In den 70iger Jahren  fuhr Kremer Racing Cologne  die Weltmeisterschaft für Sport-Prototypen mit Porsche-Fahrzeugen, die 24 Stunden von Le Mans und die Interserie. 1994 bestritt der Rennstall auch die werksseitigen Einsätze für Honda, kehrte dann aber wieder exklusiv zu Porsche zurück. 1995 gewann Kremer Racing Cologne mit dem Porsche Spyder K8 die “24 Stunden Daytona” und kam als Porsche-Werksteam bei den “24 Stunden von Le Mans” auf Platz 6 durchs Ziel.

Es folgten viele Siege in aller Welt. Nachdem sich die beiden Kremer-Brüdern getrennt hatten, führte Erwin Kremer den Rennsportbereich bis zu seinem plötzlichen Tod 2006 weiter. 2008 übernahm Manfred Kremer, der einst von Erwin Kremer ausgezahlt worden war, wieder die Firma. Seit August 2010 führt Dipl.-Kaufm. Eberhard Baunach die Firma als Geschäftsführer und Inhaber. Er fährt selbst Rennen, hat aber neben Bezahlfahrern, die pro Start etwa 8.000 Euro bei einem VLN-Lauf und 30.000 Euro beim 24h-Rennen bezahlen, auch Profis eingestellt, wie zum Beispiel den früheren deutschen F3-Meister Wolfgang Kaufmann.

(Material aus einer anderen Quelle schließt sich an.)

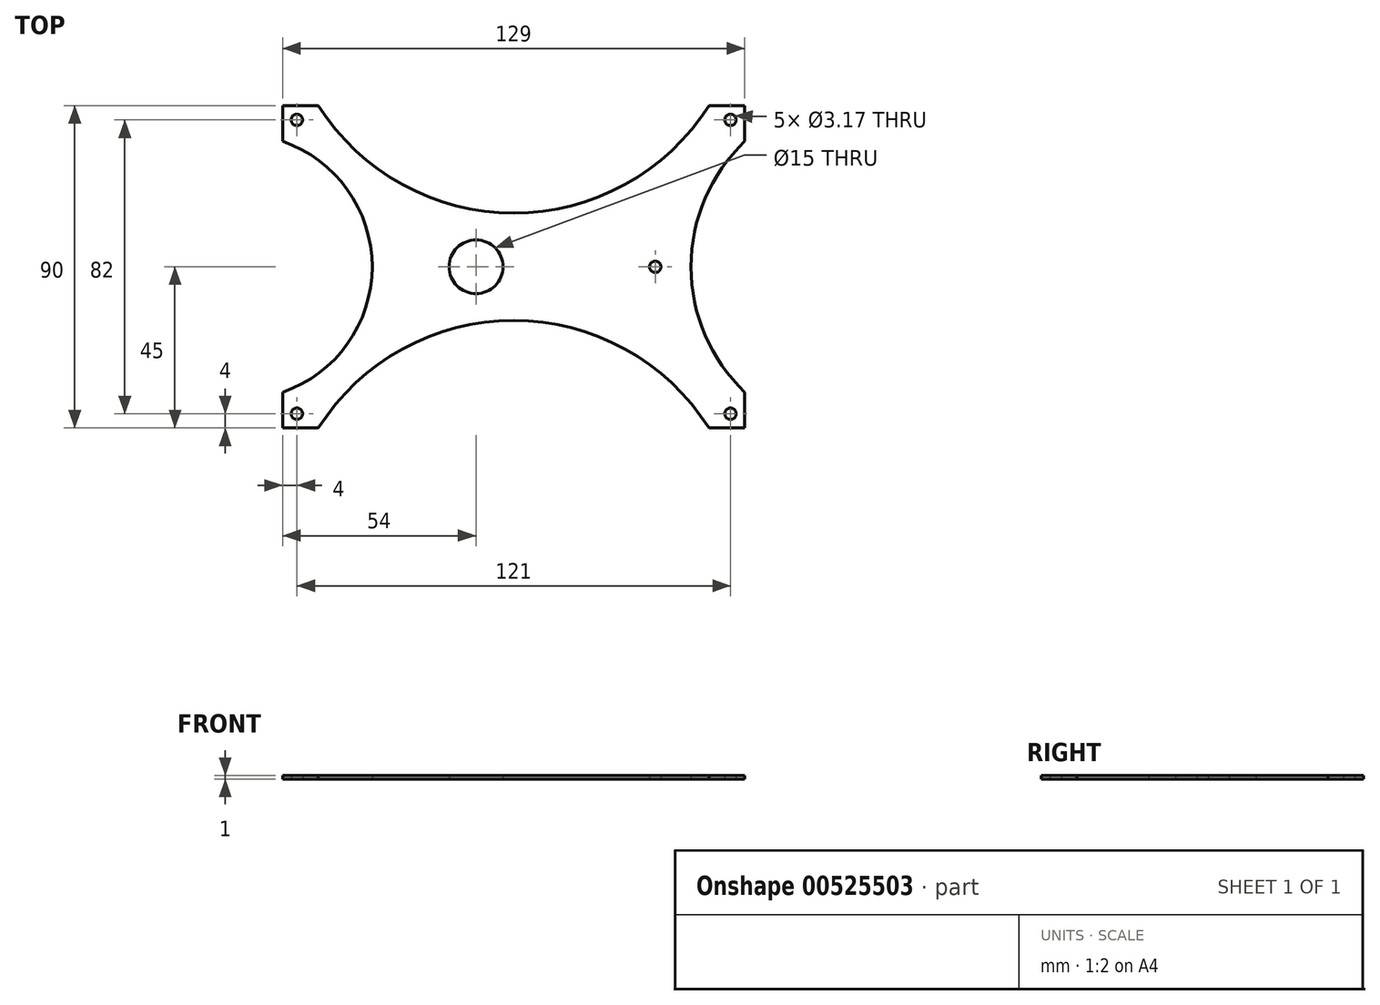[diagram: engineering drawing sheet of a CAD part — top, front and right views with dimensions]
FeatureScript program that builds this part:
annotation { "Feature Type Name" : "Feature", "Feature Type Description" : "" }
export const myFeature = defineFeature(function(context is Context, id is Id, definition is map)
    precondition{}
    {
        {
            var Q0;
            Q0=qCreatedBy(makeId("Top.planeOp"),FACE);
            var sketch = newSketch(context, id + "F0", { "sketchPlane" : qUnion([Q0])});
            skLineSegment(sketch, "E0.bottom", {"start": v(75, 45) * mm, "end": v(-75, 45) * mm});
            skLineSegment(sketch, "E0.top", {"start": v(75, -45) * mm, "end": v(-75, -45) * mm});
            skLineSegment(sketch, "E0.left", {"start": v(75, 45) * mm, "end": v(75, -45) * mm});
            skLineSegment(sketch, "E0.right", {"start": v(-75, 45) * mm, "end": v(-75, -45) * mm});
            skPoint(sketch, "E0.middle", {"position": v(0, 0) * mm});
            skCircle(sketch, "E1", {"center": v(0, 0) * mm, "radius": 7.5 * mm});
            skCircle(sketch, "E2", {"center": v(50, 0) * mm, "radius": 1.59 * mm});
            skCircle(sketch, "E3", {"center": v(-50, 41) * mm, "radius": 1.59 * mm});
            skCircle(sketch, "E4", {"center": v(-50, -41) * mm, "radius": 1.59 * mm});
            skCircle(sketch, "E5", {"center": v(71, -41) * mm, "radius": 1.59 * mm});
            skCircle(sketch, "E6", {"center": v(71, 41) * mm, "radius": 1.59 * mm});
            skSolve(sketch);
        }
        {
            var Q0;
            Q0 = qSketchRegion(id + "F0", true);
            extrude(context, id + "F1", {"entities" : qUnion([Q0]), "depth" : 1 * mm, "offsetDistance" : 25 * mm});
        }
        {
            var Q0;
            Q0=qCreatedBy(makeId("Top.planeOp"),FACE);
            var sketch = newSketch(context, id + "F2", { "sketchPlane" : qUnion([Q0])});
            skLineSegment(sketch, "E7.0", {"start": v(75, 45) * mm, "end": v(-75, 45) * mm, "construction": true});
            skLineSegment(sketch, "E8.0", {"start": v(-75, 45) * mm, "end": v(-75, -45) * mm, "construction": true});
            skLineSegment(sketch, "E9.bottom", {"start": v(-75, 45) * mm, "end": v(-54, 45) * mm});
            skLineSegment(sketch, "E9.top", {"start": v(-75, -45) * mm, "end": v(-54, -45) * mm});
            skLineSegment(sketch, "E9.left", {"start": v(-75, 45) * mm, "end": v(-75, -45) * mm});
            skLineSegment(sketch, "E9.right", {"start": v(-54, 45) * mm, "end": v(-54, -45) * mm});
            skCircle(sketch, "E10.0", {"center": v(-50, 41) * mm, "radius": 1.59 * mm, "construction": true});
            skSolve(sketch);
        }
        {
            var Q0;
            Q0 = qSketchRegion(id + "F2", true);
            extrude(context, id + "F3", {"entities" : qUnion([Q0]), "operationType" : NewBodyOperationType.REMOVE, "endBound" : BoundingType.THROUGH_ALL, "depth" : 25 * mm, "offsetDistance" : 25 * mm});
        }
        {
            var Q0;
            Q0=qCreatedBy(makeId("Top.planeOp"),FACE);
            var sketch = newSketch(context, id + "F4", { "sketchPlane" : qUnion([Q0])});
            skLineSegment(sketch, "E11.0", {"start": v(65, 45) * mm, "end": v(-44, 45) * mm});
            skLineSegment(sketch, "E12.0", {"start": v(-54, -35) * mm, "end": v(-54, 35) * mm});
            skLineSegment(sketch, "E13.0", {"start": v(65, -45) * mm, "end": v(-44, -45) * mm});
            skLineSegment(sketch, "E14.0", {"start": v(75, 35) * mm, "end": v(75, -35) * mm});
            skArc(sketch, "E15", {"start": v(-44, 45) * mm, "mid": v(10.5, 15) * mm, "end": v(65, 45) * mm});
            skArc(sketch, "E16", {"start": v(-54, -35) * mm, "mid": v(-29, 0) * mm, "end": v(-54, 35) * mm});
            skArc(sketch, "E17", {"start": v(65, -45) * mm, "mid": v(10.5, -15) * mm, "end": v(-44, -45) * mm});
            skArc(sketch, "E18", {"start": v(75, 35) * mm, "mid": v(60, 0) * mm, "end": v(75, -35) * mm});
            skLineSegment(sketch, "E19", {"start": v(-44, -45) * mm, "end": v(65, -45) * mm});
            skLineSegment(sketch, "E20", {"start": v(75, -35) * mm, "end": v(75, 35) * mm});
            skLineSegment(sketch, "E21", {"start": v(-54, 35) * mm, "end": v(-54, -35) * mm});
            skPoint(sketch, "E22.orphan", {"position": v(-54, 45) * mm});
            skPoint(sketch, "E23.orphan", {"position": v(75, 45) * mm});
            skPoint(sketch, "E24.orphan", {"position": v(75, -45) * mm});
            skPoint(sketch, "E25.orphan", {"position": v(-54, -45) * mm});
            skSolve(sketch);
        }
        {
            var Q0;
            Q0 = qSketchRegion(id + "F4", true);
            extrude(context, id + "F5", {"entities" : qUnion([Q0]), "operationType" : NewBodyOperationType.REMOVE, "depth" : 25 * mm, "offsetDistance" : 25 * mm});
        }
    });
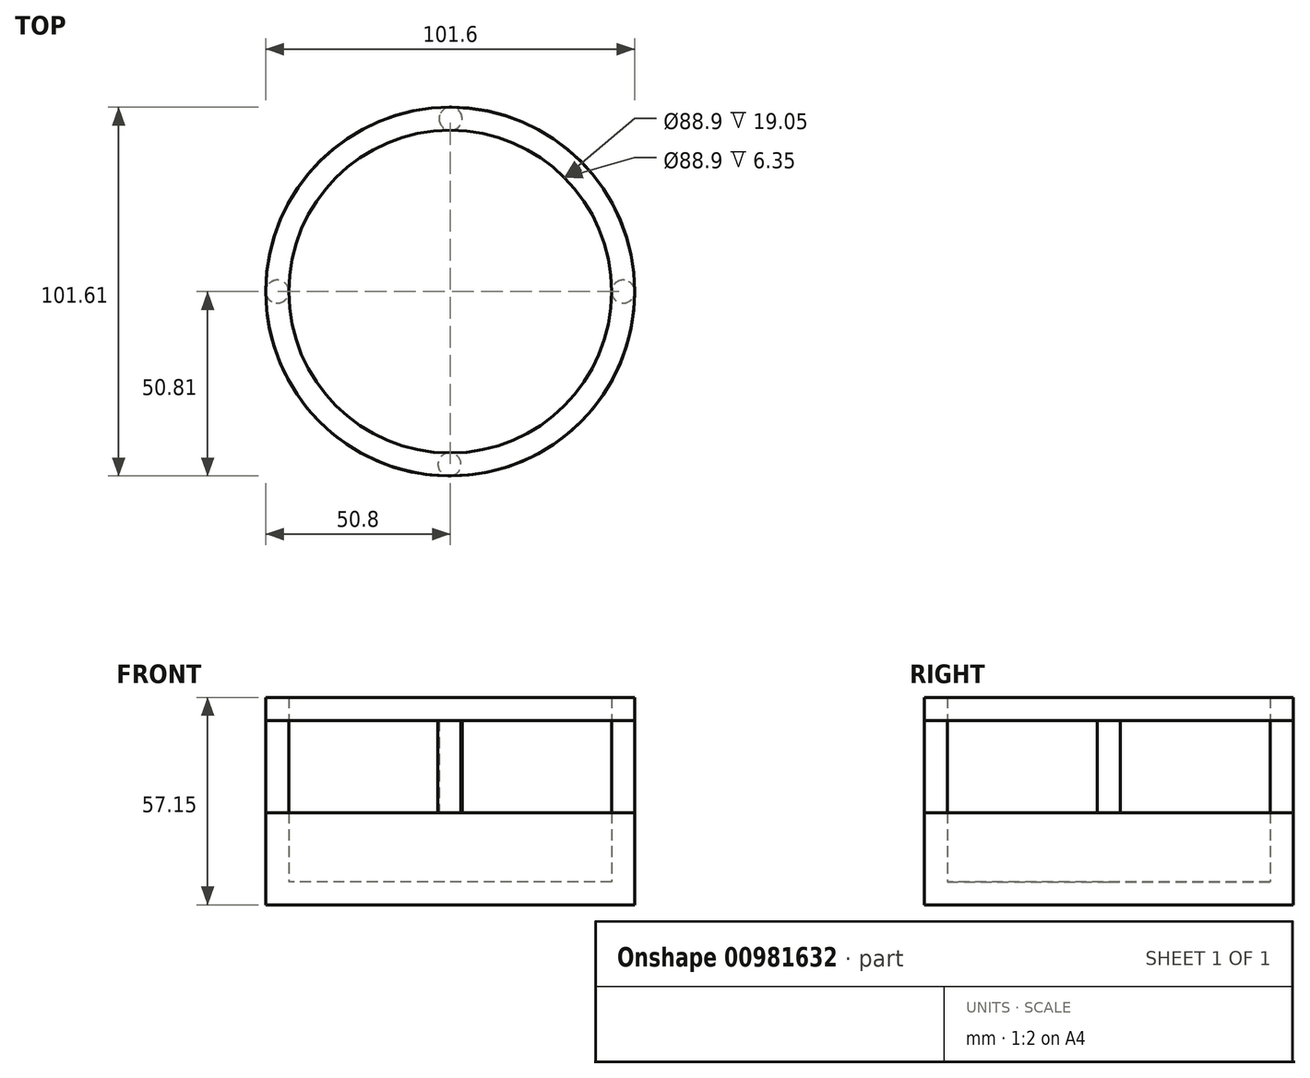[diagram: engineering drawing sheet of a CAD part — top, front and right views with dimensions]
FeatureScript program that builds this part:
annotation { "Feature Type Name" : "Feature", "Feature Type Description" : "" }
export const myFeature = defineFeature(function(context is Context, id is Id, definition is map)
    precondition{}
    {
        {
            var Q0;
            Q0=qCreatedBy(makeId("Top.planeOp"),FACE);
            var sketch = newSketch(context, id + "F0", { "sketchPlane" : qUnion([Q0])});
            skCircle(sketch, "E0", {"center": v(0, 0) * mm, "radius": 50.8 * mm});
            skCircle(sketch, "E1", {"center": v(0, 0) * mm, "radius": 44.45 * mm});
            skSolve(sketch);
        }
        {
            var Q0;
            Q0=makeQuery(id+"F0.imprint","IMPRINT",FACE,{"disambiguationData":[TD([[makeQuery(id+"F0.imprint","IMPRINT",EDGE,{"derivedFrom":sQuery(id+"F0.wireOp",EDGE,"E1")}),1.0]])]});
            extrude(context, id + "F1", {"entities" : qUnion([Q0]), "depth" : 6.35 * mm, "offsetDistance" : 25.4 * mm});
        }
        {
            var Q0;
            Q0=makeQuery(id+"F0.imprint","IMPRINT",FACE,{"disambiguationData":[TD([[makeQuery(id+"F0.imprint","IMPRINT",EDGE,{"derivedFrom":sQuery(id+"F0.wireOp",EDGE,"E0")}),1.0]])]});
            extrude(context, id + "F2", {"entities" : qUnion([Q0]), "operationType" : NewBodyOperationType.ADD, "depth" : 25.4 * mm, "offsetDistance" : 25.4 * mm});
        }
        {
            var Q0;
            Q0=makeQuery(id+"F2.opExtrude","CAP_FACE",FACE,{"disambiguationData":[OSD([sQuery(id+"F0.wireOp",EDGE,"E0"),sQuery(id+"F0.wireOp",EDGE,"E1")])],"isStart":false});
            var sketch = newSketch(context, id + "F3", { "sketchPlane" : qUnion([Q0])});
            skPoint(sketch, "E2", {"position": v(0, 48.03) * mm});
            skPoint(sketch, "E3", {"position": v(0, -47.72) * mm});
            skPoint(sketch, "E4", {"position": v(-48.02, 0) * mm});
            skPoint(sketch, "E5", {"position": v(47.66, 0) * mm});
            skCircle(sketch, "E6", {"center": v(-47.62, 0) * mm, "radius": 3.18 * mm});
            skPoint(sketch, "E6.first.point", {"position": v(-44.45, 0) * mm});
            skPoint(sketch, "E6.second.point", {"position": v(-50.8, 0) * mm});
            skPoint(sketch, "E6.third.point", {"position": v(-48.02, -3.15) * mm});
            skPoint(sketch, "E7", {"position": v(0, 50.8) * mm});
            skPoint(sketch, "E8", {"position": v(0, 44.45) * mm});
            skPoint(sketch, "E9", {"position": v(44.45, 0) * mm});
            skPoint(sketch, "E10", {"position": v(50.8, 0) * mm});
            skPoint(sketch, "E11", {"position": v(0, -44.45) * mm});
            skPoint(sketch, "E12", {"position": v(0, -50.8) * mm});
            skCircle(sketch, "E13", {"center": v(0.1, 47.62) * mm, "radius": 3.18 * mm});
            skPoint(sketch, "E13.first.point", {"position": v(0.28, 50.8) * mm});
            skPoint(sketch, "E13.third.point", {"position": v(-3.04, 48.03) * mm});
            skCircle(sketch, "E14", {"center": v(47.62, 0) * mm, "radius": 3.18 * mm});
            skPoint(sketch, "E14.third.point", {"position": v(47.66, 3.17) * mm});
            skCircle(sketch, "E15", {"center": v(-0.2, -47.63) * mm, "radius": 3.18 * mm});
            skPoint(sketch, "E15.first.point", {"position": v(-0.29, -44.46) * mm});
            skPoint(sketch, "E15.third.point", {"position": v(2.97, -47.72) * mm});
            skSolve(sketch);
        }
        {
            var Q0;
            {var subQ0=sQuery(id+"F3.wireOp",EDGE,"E14");var subQ1=makeQuery(id+"F3.imprint","INTERSECT",VERTEX,{"derivedFrom":[makeQuery(id+"F2.opExtrude","CAP_EDGE",EDGE,{"disambiguationData":[OSD([sQuery(id+"F0.wireOp",EDGE,"E0")])],"isStart":false}),subQ0]});Q0=makeQuery(id+"F3.imprint","IMPRINT",FACE,{"disambiguationData":[TD([[makeQuery(id+"F3.imprint","IMPRINT",EDGE,{"disambiguationData":[TD([[subQ1,-1.0]])],"derivedFrom":subQ0}),1.0]])]});}
            var Q1;
            {var subQ0=sQuery(id+"F3.wireOp",EDGE,"E15");var subQ1=makeQuery(id+"F2.opExtrude","CAP_EDGE",EDGE,{"disambiguationData":[OSD([sQuery(id+"F0.wireOp",EDGE,"E0")])],"isStart":false});var subQ2=makeQuery(id+"F3.imprint","INTERSECT",VERTEX,{"disambiguationData":[OD(0.0)],"derivedFrom":[subQ1,subQ0]});Q1=makeQuery(id+"F3.imprint","IMPRINT",FACE,{"disambiguationData":[TD([[makeQuery(id+"F3.imprint","IMPRINT",EDGE,{"disambiguationData":[TD([[subQ2,-1.0]])],"derivedFrom":subQ0}),1.0]])]});}
            var Q2;
            {var subQ0=sQuery(id+"F3.wireOp",EDGE,"E13");var subQ1=makeQuery(id+"F2.opExtrude","CAP_EDGE",EDGE,{"disambiguationData":[OSD([sQuery(id+"F0.wireOp",EDGE,"E1")])],"isStart":false});var subQ2=makeQuery(id+"F3.imprint","INTERSECT",VERTEX,{"disambiguationData":[OD(0.0)],"derivedFrom":[subQ1,subQ0]});Q2=makeQuery(id+"F3.imprint","IMPRINT",FACE,{"disambiguationData":[TD([[makeQuery(id+"F3.imprint","IMPRINT",EDGE,{"disambiguationData":[TD([[subQ2,-1.0]])],"derivedFrom":subQ0}),1.0]])]});}
            var Q3;
            {var subQ0=sQuery(id+"F3.wireOp",EDGE,"E13");var subQ1=makeQuery(id+"F2.opExtrude","CAP_EDGE",EDGE,{"disambiguationData":[OSD([sQuery(id+"F0.wireOp",EDGE,"E1")])],"isStart":false});var subQ2=makeQuery(id+"F3.imprint","INTERSECT",VERTEX,{"disambiguationData":[OD(0.0)],"derivedFrom":[subQ1,subQ0]});Q3=makeQuery(id+"F3.imprint","IMPRINT",FACE,{"disambiguationData":[TD([[makeQuery(id+"F3.imprint","IMPRINT",EDGE,{"disambiguationData":[TD([[subQ2,1.0]])],"derivedFrom":subQ0}),1.0]])]});}
            var Q4;
            {var subQ0=sQuery(id+"F3.wireOp",EDGE,"E15");var subQ1=makeQuery(id+"F2.opExtrude","CAP_EDGE",EDGE,{"disambiguationData":[OSD([sQuery(id+"F0.wireOp",EDGE,"E0")])],"isStart":false});var subQ2=makeQuery(id+"F3.imprint","INTERSECT",VERTEX,{"disambiguationData":[OD(0.0)],"derivedFrom":[subQ1,subQ0]});Q4=makeQuery(id+"F3.imprint","IMPRINT",FACE,{"disambiguationData":[TD([[makeQuery(id+"F3.imprint","IMPRINT",EDGE,{"disambiguationData":[TD([[subQ2,1.0]])],"derivedFrom":subQ0}),1.0]])]});}
            var Q5;
            {var subQ0=sQuery(id+"F3.wireOp",EDGE,"E6");var subQ1=makeQuery(id+"F3.imprint","INTERSECT",VERTEX,{"derivedFrom":[makeQuery(id+"F2.opExtrude","CAP_EDGE",EDGE,{"disambiguationData":[OSD([sQuery(id+"F0.wireOp",EDGE,"E0")])],"isStart":false}),subQ0]});Q5=makeQuery(id+"F3.imprint","IMPRINT",FACE,{"disambiguationData":[TD([[makeQuery(id+"F3.imprint","IMPRINT",EDGE,{"disambiguationData":[TD([[subQ1,1.0]])],"derivedFrom":subQ0}),1.0]])]});}
            extrude(context, id + "F4", {"entities" : qUnion([Q0, Q1, Q2, Q3, Q4, Q5]), "operationType" : NewBodyOperationType.ADD, "depth" : 25.4 * mm, "offsetDistance" : 25.4 * mm});
        }
        {
            var Q0;
            Q0=makeQuery(id+"F4.opExtrude","CAP_FACE",FACE,{"disambiguationData":[OSD([sQuery(id+"F3.wireOp",EDGE,"E15")])],"isStart":false});
            var sketch = newSketch(context, id + "F5", { "sketchPlane" : qUnion([Q0])});
            skCircle(sketch, "E16", {"center": v(0, 0) * mm, "radius": 50.78 * mm});
            skCircle(sketch, "E17", {"center": v(0, 0) * mm, "radius": 44.45 * mm});
            skSolve(sketch);
        }
        {
            var Q0;
            Q0=makeQuery(id+"F5.imprint","IMPRINT",FACE,{"disambiguationData":[TD([[makeQuery(id+"F5.imprint","IMPRINT",EDGE,{"derivedFrom":sQuery(id+"F5.wireOp",EDGE,"E17")}),-1.0]])]});
            var Q1;
            {var subQ0=sQuery(id+"F5.wireOp",EDGE,"E16");var subQ1=makeQuery(id+"F4.opExtrude","CAP_EDGE",EDGE,{"disambiguationData":[OSD([sQuery(id+"F3.wireOp",EDGE,"E15")])],"isStart":false});var subQ2=makeQuery(id+"F5.imprint","INTERSECT",VERTEX,{"disambiguationData":[OD(0.0)],"derivedFrom":[subQ1,subQ0]});Q1=makeQuery(id+"F5.imprint","IMPRINT",FACE,{"disambiguationData":[TD([[makeQuery(id+"F5.imprint","IMPRINT",EDGE,{"disambiguationData":[TD([[subQ2,-1.0]])],"derivedFrom":subQ0}),1.0]])]});}
            extrude(context, id + "F6", {"entities" : qUnion([Q0, Q1]), "operationType" : NewBodyOperationType.ADD, "depth" : 6.35 * mm, "offsetDistance" : 25.4 * mm});
        }
    });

Kremer setzt eigene Fahrzeuge bei Rennen ein, betreut aber auch Kundenfahrzeuge. Neben den Langstreckenrennen auf dem Nürburgring beteiligt sich das Unternehmen auch bei Rennveranstaltungen für historische Rennfahrzeuge. Stolz ist Eberhard Baunach auf seinen Motorenprüfstand: Stationäre Motorbremse bis 1000 PS und 1000 Nm – das schafft kaum ein anderer Prüfstand! Spezialisiertes Personal stellt die Motoren optimal ein.  Die Stunde kostet 165 € netto incl. Leistungsmessung, Leistungssteigerung, Vergaser-, Zünd- und Kraftstoffeinstellung.

Mit Eberhard Baunach geht es wieder bergauf. Sorge bereitet ihm die Zukunft des Nürburgrings, die „Hausstrecke“ des Rennstalls. Der Nürburgring müsse für den Motor-Breitensport offen bleiben. Der ‚andere Mist‘ solle entfernt werden, lautet sein Appell an die Politiker in Mainz.